3. Full table reload
Some databases, like data warehouses, staging or interfacing databases, require for the data to be often reloaded from external sources. This causes the data to be inconsistent at the time of reloading (child table may be fully loaded while parent table is empty). That could be bypassed by disabling keys for the time of the reload. However, this introduces additional logic and complexity and another point of failure. And as mentioned above, has a negative effect on performance. Often, costs outweigh benefits and developers just don't bother with the keys.
4. Higher level framework
Some applications use programming frameworks that make another logical layer on top of physical databases. Developers don't use insert or update statements to modify data but use an API, or the framework does everything in the background. This is the case in ORM (Object-Relational Mapping) frameworks or frameworks like Ruby on Rails. Those tools take care of the referential integrity and together with RDBMS create a higher level database engine. Those frameworks can create database tables themselves and not always create foreign keys. Developers using such tools, rarely interfere with automatically generated schema and leave it without the keys.
5. Cross database relations
This one is not the right reason why database doesn't have foreign keys but why it might be missing some. Some databases span across more physical databases and even engines, and it might not be technically possible to create keys that span across databases.
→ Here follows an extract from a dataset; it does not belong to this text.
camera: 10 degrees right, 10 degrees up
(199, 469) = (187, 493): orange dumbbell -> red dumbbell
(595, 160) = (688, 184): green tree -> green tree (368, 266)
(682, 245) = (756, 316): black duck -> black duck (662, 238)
SQL Server is a good example here - it doesn't enable creating keys across two databases on the same server. And this architecture is common in larger scale systems.
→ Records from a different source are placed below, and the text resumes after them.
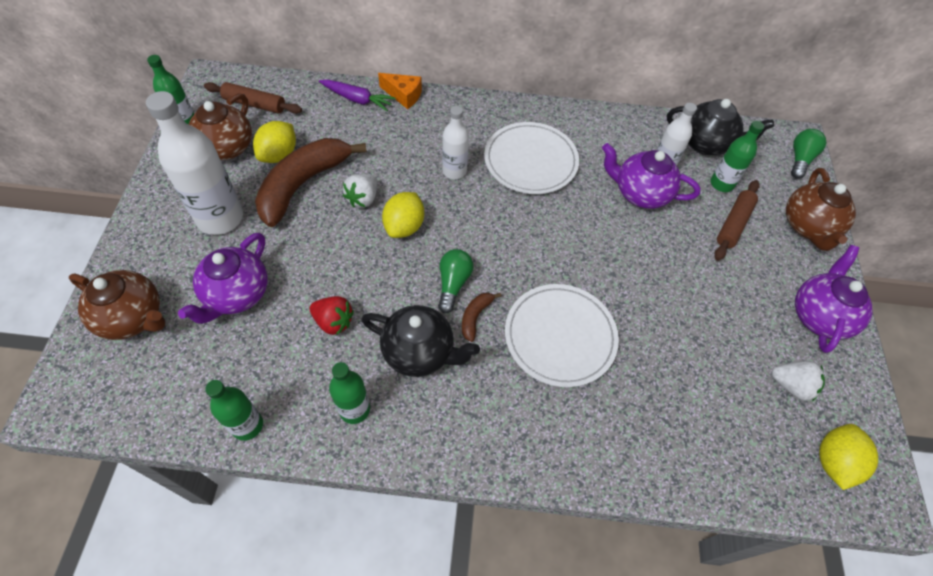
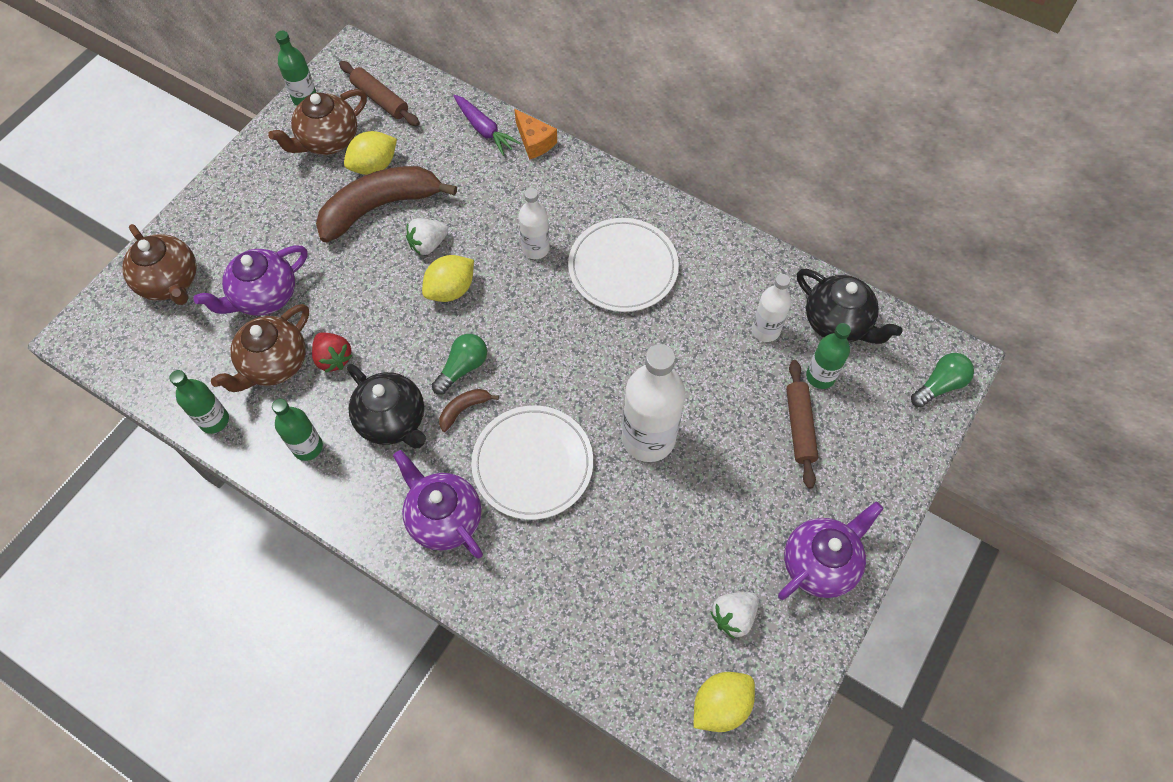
camera: 30 degrees right, 5 degrees up
(220, 218) = (287, 213): white bottle -> white bottle (648, 438)
(640, 193) = (718, 351): purple teapot -> purple teapot (444, 518)
(733, 224) = (799, 426): brown rolling pin -> brown rolling pin turned 60 degrees counterclockwise
(791, 385) = (733, 616): white strawberry -> white strawberry turned 90 degrees clockwise
(808, 227) = (885, 465): brown teapot -> brown teapot (274, 364)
6. Database platform agnostic
Similar to the previous one, some applications were designed to be database platform (DBMS) agnostic and to be able to work on various databases like Oracle, SQL Server, DB/2 or Sybase. This is what I've read about PeopleSoft (currently owned by Oracle). Designers didn't want to tie to any particular platform and pushed all the logic to the application layer leaving database layer as plain as possible.
7. Open for change
Sticking with Oracle, another story I've heard about its applications, this time its own child - Oracle E-Business Suite - is that it was designed to be as customizable as possible. Oracle provided a solid foundation and left implementation teams elasticity to decide on as many aspects of the design as possible. At least this is what they say. Maybe the reason was the same as in the previous point or was it the next one:
8. Lazy architect
When you are creating a database, and you want to store data you need to create some tables and columns. This is a minimum. But you don't have to create structures that keep data consistency, like primary, unique, foreign keys or constraints. It requires some effort and has no immediate benefit. Some of the architects and DBAs just ignore that part.
9. Keep model a secret
Maybe this one is far fetched, but maybe sometimes it is because people don't want other to have it too easy and know too much. People, in general, want to be needed and irreplaceable. A perfect self-explanatory design might make them obsolete. But this is just my theory.
Conclusion
I hope I managed to present sensible reasons why foreign keys aren't used as widely as many might expect. If you know any other cause or don't agree with my arguments, please comment.